Я отправился на прием в местное НКВД – не помню уж фамилии начальника, как и во всех этих учреждениях, чрезвычайно любезного. Начальник отказал. «Нет, нет, только не бывших заключенных. К тому же в Конакове уже больше десяти тысяч жителей. Без работы я не пропишу, найдете работу, придете ко мне, все будет решено». Я вернулся в райздрав. «Как пропишетесь, так и получите работу». Железные стенки клетки, вертушки я ощутил очень хорошо. На медицинской специальности приходилось ставить крест. Конечно, во время этих скитаний я не тратил денег на дома колхозника или гостиницы. Вокзал, только вокзал, вагонная койка — вечное мое прибежище, транзитная арестантская кровать. В это время я об этом и не думал. Я и не знал, что существуют какие-то иные способы спать, кроме вокзала и вагона.

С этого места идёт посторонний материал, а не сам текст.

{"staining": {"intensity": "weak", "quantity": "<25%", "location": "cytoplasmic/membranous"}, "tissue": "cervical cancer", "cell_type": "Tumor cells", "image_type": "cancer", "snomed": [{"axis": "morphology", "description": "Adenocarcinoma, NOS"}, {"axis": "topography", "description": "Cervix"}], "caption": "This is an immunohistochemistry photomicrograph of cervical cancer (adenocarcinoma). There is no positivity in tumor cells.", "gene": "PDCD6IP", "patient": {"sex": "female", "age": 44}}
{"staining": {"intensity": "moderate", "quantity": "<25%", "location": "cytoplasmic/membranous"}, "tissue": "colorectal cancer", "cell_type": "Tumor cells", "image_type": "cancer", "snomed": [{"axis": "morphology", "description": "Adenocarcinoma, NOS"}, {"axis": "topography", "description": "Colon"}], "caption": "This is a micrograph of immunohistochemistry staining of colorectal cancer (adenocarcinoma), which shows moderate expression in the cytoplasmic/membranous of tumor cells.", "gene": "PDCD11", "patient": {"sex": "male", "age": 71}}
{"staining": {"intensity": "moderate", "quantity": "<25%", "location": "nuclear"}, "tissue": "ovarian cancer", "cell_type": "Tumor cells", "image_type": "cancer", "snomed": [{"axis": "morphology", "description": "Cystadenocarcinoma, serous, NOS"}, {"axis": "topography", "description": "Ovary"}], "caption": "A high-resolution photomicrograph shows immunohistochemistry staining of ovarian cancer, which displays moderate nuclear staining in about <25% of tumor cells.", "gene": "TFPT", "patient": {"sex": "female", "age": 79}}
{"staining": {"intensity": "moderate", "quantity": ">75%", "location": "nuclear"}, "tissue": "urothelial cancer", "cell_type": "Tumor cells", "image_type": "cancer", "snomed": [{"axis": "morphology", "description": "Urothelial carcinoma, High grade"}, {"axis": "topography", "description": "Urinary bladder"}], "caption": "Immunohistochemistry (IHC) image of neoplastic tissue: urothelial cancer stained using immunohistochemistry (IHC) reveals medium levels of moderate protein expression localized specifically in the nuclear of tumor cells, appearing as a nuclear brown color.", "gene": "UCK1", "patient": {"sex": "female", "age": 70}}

«В Туркмене» встретил я, к своему величайшему удивлению, замечательную, богатейшую библиотеку. Библиотекарша была сторожем книжных сокровищ. Библиотека была загадкой. Культурный облик библиотекарши – а она работала тут более десяти лет – не давал права думать, что книги собраны ее трудами. Это была библиотека, составленная умелой и уверенной рукой из книг, купленных в букинистических магазинах. Здесь были классики, русские и иностранные, богатейшая мемуарная литература. Кони, Горбунов, Михайлов, Фигнер, Кропоткин, письма Чехова, изданные Марией Павловной, Ибсен, Андреев, Блок, прижизненное издание Державина. В основном ее каталоге не было ничего лишнего, ничего случайного. 

Я разгадал эту загадку. Главным инженером этого торфопредприятия был в течение шести лет ссыльный Караев. По его настоянию все средства на книги тратились в Москве, в книжных магазинах. Никаких «перечислений», никакого принудительного ассортимента, где Бубеннов и Бабаевский — вроде классиков. Дорогу настоящей книге! Караев сам ездил с библиотекаршей в московские книжные магазины – езды до столицы от торфопредприятия пять часов, – сам паковал и отправлял драгоценные свои находки в тверскую глушь. И только после его отъезда библиотека стала настоящим печатным хламом – он высылался через областной книготорг. Караев сумел внушить библиотекарше понимание ценности тех книг, которые были им приобретены. Не всякому можно было пользоваться ими свободно. Но мне было можно. 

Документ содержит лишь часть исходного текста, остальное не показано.